Directive
Could you transcribe, word for word, every line of text in the entries below, leaving the pictures out of your answer?

Records supplied
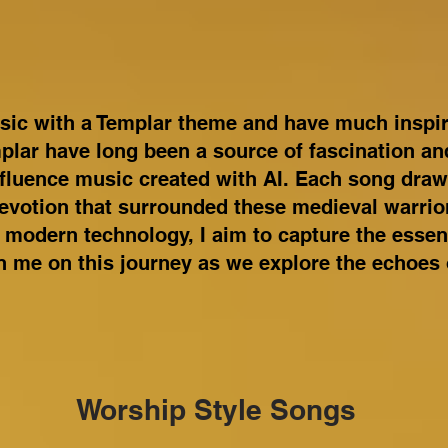
sic with a Templar theme and have much inspira
plar have long been a source of fascination and
nfluence music created with AI. Each song dra
evotion that surrounded these medieval warrio
 modern technology, I aim to capture the essen
n me on this journey as we explore the echoes 
Worship Style Songs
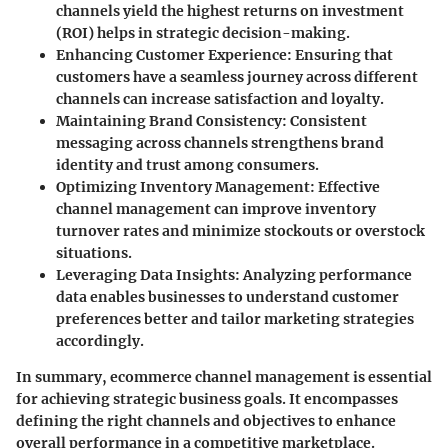
channels yield the highest returns on investment
(ROI) helps in strategic decision-making.
Enhancing Customer Experience
: Ensuring that
customers have a seamless journey across different
channels can increase satisfaction and loyalty.
Maintaining Brand Consistency
: Consistent
messaging across channels strengthens brand
identity and trust among consumers.
Optimizing Inventory Management
: Effective
channel management can improve inventory
turnover rates and minimize stockouts or overstock
situations.
Leveraging Data Insights
: Analyzing performance
data enables businesses to understand customer
preferences better and tailor marketing strategies
accordingly.
In summary, ecommerce channel management is essential
for achieving strategic business goals. It encompasses
defining the right channels and objectives to enhance
overall performance in a competitive marketplace.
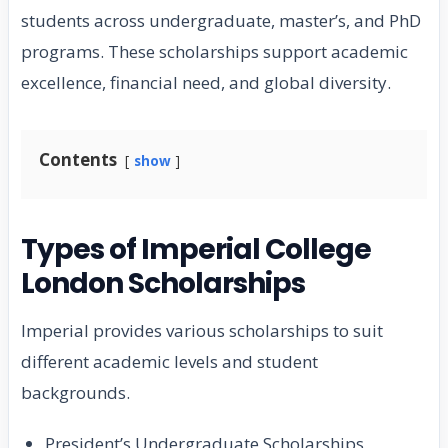
students across undergraduate, master’s, and PhD
programs. These scholarships support academic
excellence, financial need, and global diversity.
Contents
show
Types of Imperial College
London Scholarships
Imperial provides various scholarships to suit
different academic levels and student
backgrounds.
President’s Undergraduate Scholarships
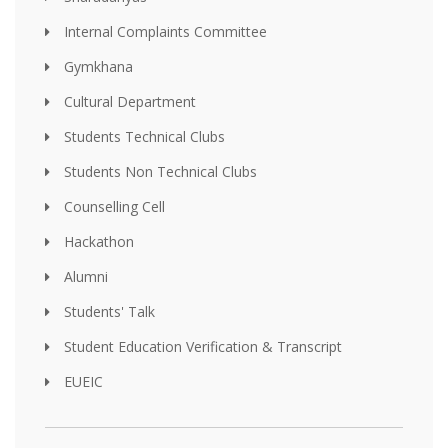
Internal Complaints Committee
Gymkhana
Cultural Department
Students Technical Clubs
Students Non Technical Clubs
Counselling Cell
Hackathon
Alumni
Students' Talk
Student Education Verification & Transcript
EUEIC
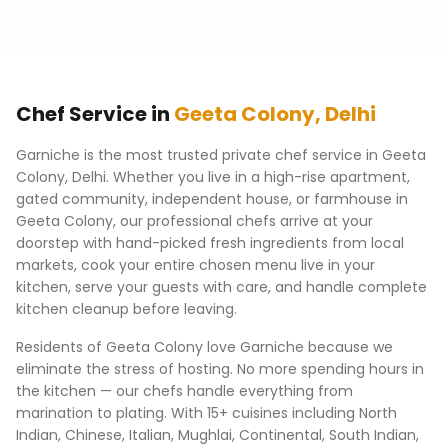
Chef Service in
Geeta Colony
,
Delhi
Garniche is the most trusted private chef service in
Geeta
Colony
,
Delhi
. Whether you live in a high-rise apartment,
gated community, independent house, or farmhouse in
Geeta Colony
, our professional chefs arrive at your
doorstep with hand-picked fresh ingredients from local
markets, cook your entire chosen menu live in your
kitchen, serve your guests with care, and handle complete
kitchen cleanup before leaving.
Residents of
Geeta Colony
love Garniche because we
eliminate the stress of hosting. No more spending hours in
the kitchen — our chefs handle everything from
marination to plating. With 15+ cuisines including North
Indian, Chinese, Italian, Mughlai, Continental, South Indian,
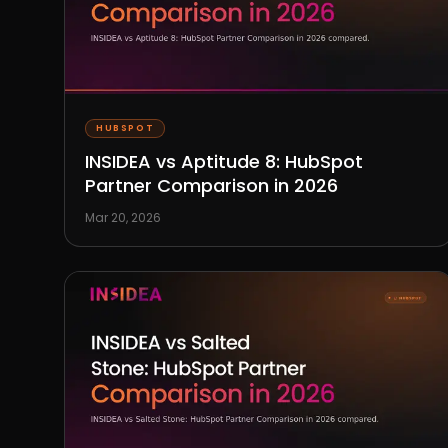
HUBSPOT
INSIDEA vs Aptitude 8: HubSpot
Partner Comparison in 2026
Mar 20, 2026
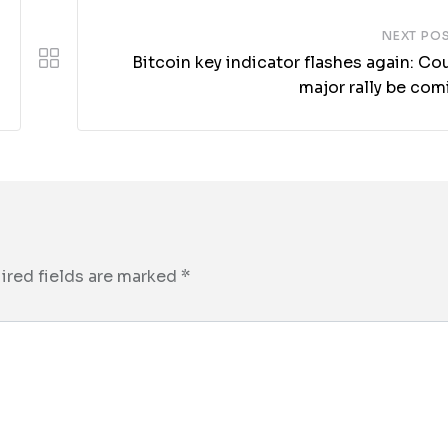
NEXT PO
Bitcoin key indicator flashes again: Co
major rally be com
ired fields are marked
*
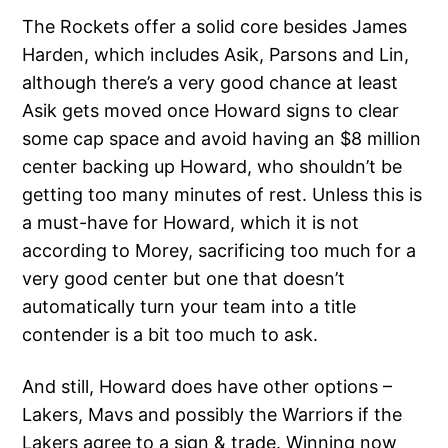
The Rockets offer a solid core besides James
Harden, which includes Asik, Parsons and Lin,
although there’s a very good chance at least
Asik gets moved once Howard signs to clear
some cap space and avoid having an $8 million
center backing up Howard, who shouldn’t be
getting too many minutes of rest. Unless this is
a must-have for Howard, which it is not
according to Morey, sacrificing too much for a
very good center but one that doesn’t
automatically turn your team into a title
contender is a bit too much to ask.
And still, Howard does have other options –
Lakers, Mavs and possibly the Warriors if the
Lakers agree to a
sign & trade.
Winning now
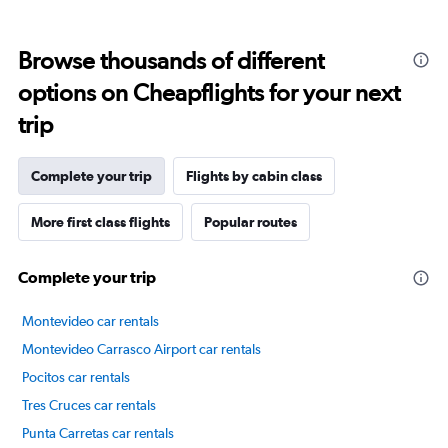
displaying
categories.
Range:
Browse thousands of different
14
categories.
options on Cheapflights for your next
The
chart
trip
has
1
Y
Complete your trip
Flights by cabin class
axis
displaying
More first class flights
Popular routes
values.
Range:
40
Complete your trip
to
80.
Montevideo car rentals
Montevideo Carrasco Airport car rentals
Pocitos car rentals
Tres Cruces car rentals
Punta Carretas car rentals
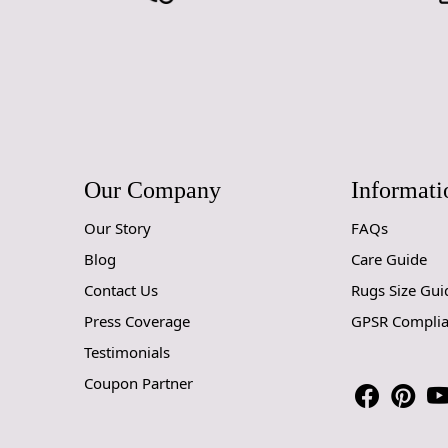
Our Company
Informati
Our Story
FAQs
Blog
Care Guide
Contact Us
Rugs Size Gui
Press Coverage
GPSR Compli
Testimonials
Coupon Partner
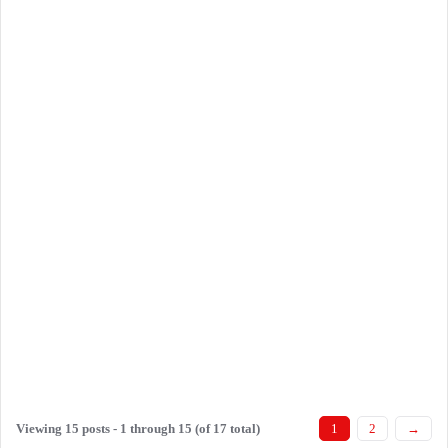
Viewing 15 posts - 1 through 15 (of 17 total)
1
2
→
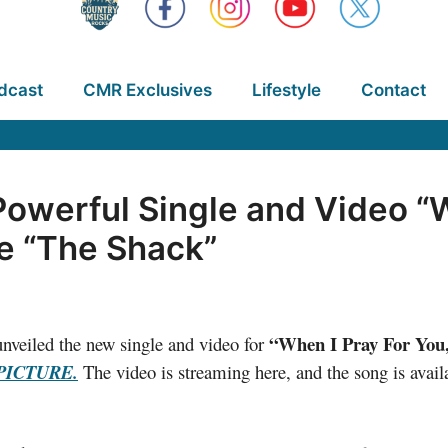
dcast
CMR Exclusives
Lifestyle
Contact
owerful Single and Video “W
e “The Shack”
“When I Pray For You
nveiled the new single and video for
PICTURE.
The video is streaming here, and the song is availa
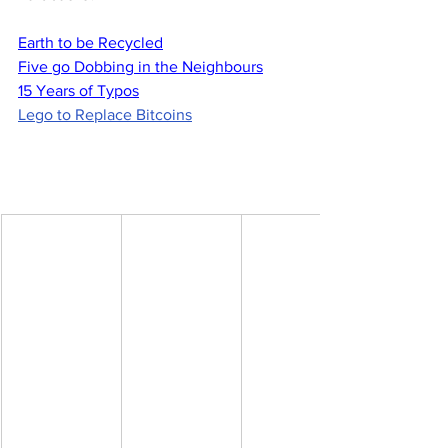
Earth to be Recycled
Five go Dobbing in the Neighbours
15 Years of Typos
Lego to Replace Bitcoins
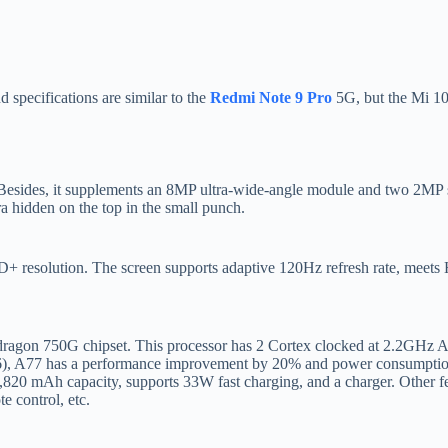
specifications are similar to the
Redmi Note 9 Pro
5G, but the Mi 10i
des, it supplements an 8MP ultra-wide-angle module and two 2MP sen
a hidden on the top in the small punch.
 resolution. The screen supports adaptive 120Hz refresh rate, meets
pdragon 750G chipset. This processor has 2 Cortex clocked at 2.2GHz
A76), A77 has a performance improvement by 20% and power consumption
20 mAh capacity, supports 33W fast charging, and a charger. Other fea
e control, etc.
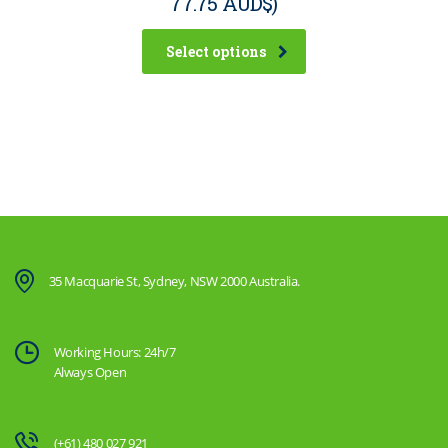
77.75 AUD$
)
Select options
35 Macquarie St, Sydney, NSW 2000 Australia.
Working Hours: 24h/7
Always Open
(+61) 480 027 921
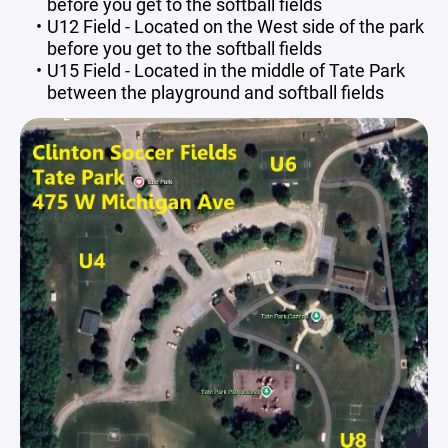
before you get to the softball fields
U12 Field - Located on the West side of the park
before you get to the softball fields
U15 Field - Located in the middle of Tate Park
between the playground and softball fields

Result below
sic with a Templar theme and have much inspira
plar have long been a source of fascination and
nfluence music created with AI. Each song dra
evotion that surrounded these medieval warrio
 modern technology, I aim to capture the essen
n me on this journey as we explore the echoes 
Worship Style Songs
channels yield the highest returns on investment
(ROI) helps in strategic decision-making.
Enhancing Customer Experience
: Ensuring that
customers have a seamless journey across different
channels can increase satisfaction and loyalty.
Maintaining Brand Consistency
: Consistent
messaging across channels strengthens brand
identity and trust among consumers.
Optimizing Inventory Management
: Effective
channel management can improve inventory
turnover rates and minimize stockouts or overstock
situations.
Leveraging Data Insights
: Analyzing performance
data enables businesses to understand customer
preferences better and tailor marketing strategies
accordingly.
In summary, ecommerce channel management is essential
for achieving strategic business goals. It encompasses
defining the right channels and objectives to enhance
overall performance in a competitive marketplace.
students across undergraduate, master’s, and PhD
programs. These scholarships support academic
excellence, financial need, and global diversity.
Contents
show
Types of Imperial College
London Scholarships
Imperial provides various scholarships to suit
different academic levels and student
backgrounds.
President’s Undergraduate Scholarships
Internal Complaints Committee
Gymkhana
Cultural Department
Students Technical Clubs
Students Non Technical Clubs
Counselling Cell
Hackathon
Alumni
Students' Talk
Student Education Verification & Transcript
EUEIC
Chef Service in
Geeta Colony
,
Delhi
Garniche is the most trusted private chef service in
Geeta
Colony
,
Delhi
. Whether you live in a high-rise apartment,
gated community, independent house, or farmhouse in
Geeta Colony
, our professional chefs arrive at your
doorstep with hand-picked fresh ingredients from local
markets, cook your entire chosen menu live in your
kitchen, serve your guests with care, and handle complete
kitchen cleanup before leaving.
Residents of
Geeta Colony
love Garniche because we
eliminate the stress of hosting. No more spending hours in
the kitchen — our chefs handle everything from
marination to plating. With 15+ cuisines including North
Indian, Chinese, Italian, Mughlai, Continental, South Indian,
HUBSPOT
INSIDEA vs Aptitude 8: HubSpot
Partner Comparison in 2026
Mar 20, 2026
NEXT PO
Bitcoin key indicator flashes again: Co
major rally be com
ired fields are marked
*
The Rockets offer a solid core besides James
Harden, which includes Asik, Parsons and Lin,
although there’s a very good chance at least
Asik gets moved once Howard signs to clear
some cap space and avoid having an $8 million
center backing up Howard, who shouldn’t be
getting too many minutes of rest. Unless this is
a must-have for Howard, which it is not
according to Morey, sacrificing too much for a
very good center but one that doesn’t
automatically turn your team into a title
contender is a bit too much to ask.
And still, Howard does have other options –
Lakers, Mavs and possibly the Warriors if the
Lakers agree to a
sign & trade.
Winning now
displaying
categories.
Range:
Browse thousands of different
14
categories.
options on Cheapflights for your next
The
chart
trip
has
1
Y
Complete your trip
Flights by cabin class
axis
displaying
More first class flights
Popular routes
values.
Range:
40
Complete your trip
to
80.
Montevideo car rentals
Montevideo Carrasco Airport car rentals
Pocitos car rentals
Tres Cruces car rentals
Punta Carretas car rentals
Our Company
Informati
Our Story
FAQs
Blog
Care Guide
Contact Us
Rugs Size Gui
Press Coverage
GPSR Compli
Testimonials
Coupon Partner
Viewing 15 posts - 1 through 15 (of 17 total)
1
2
→
dcast
CMR Exclusives
Lifestyle
Contact
owerful Single and Video “W
e “The Shack”
“When I Pray For You
nveiled the new single and video for
PICTURE.
The video is streaming here, and the song is availa
Earth to be Recycled
Five go Dobbing in the Neighbours
15 Years of Typos
Lego to Replace Bitcoins
specifications are similar to the
Redmi Note 9 Pro
5G, but the Mi 10i
des, it supplements an 8MP ultra-wide-angle module and two 2MP sen
a hidden on the top in the small punch.
 resolution. The screen supports adaptive 120Hz refresh rate, meets
pdragon 750G chipset. This processor has 2 Cortex clocked at 2.2GHz
A76), A77 has a performance improvement by 20% and power consumption
20 mAh capacity, supports 33W fast charging, and a charger. Other fea
e control, etc.
77.75 AUD$
)
Select options
35 Macquarie St, Sydney, NSW 2000 Australia.
Working Hours: 24h/7
Always Open
(+61) 480 027 921
before you get to the softball fields
U12 Field - Located on the West side of the park
before you get to the softball fields
U15 Field - Located in the middle of Tate Park
between the playground and softball fields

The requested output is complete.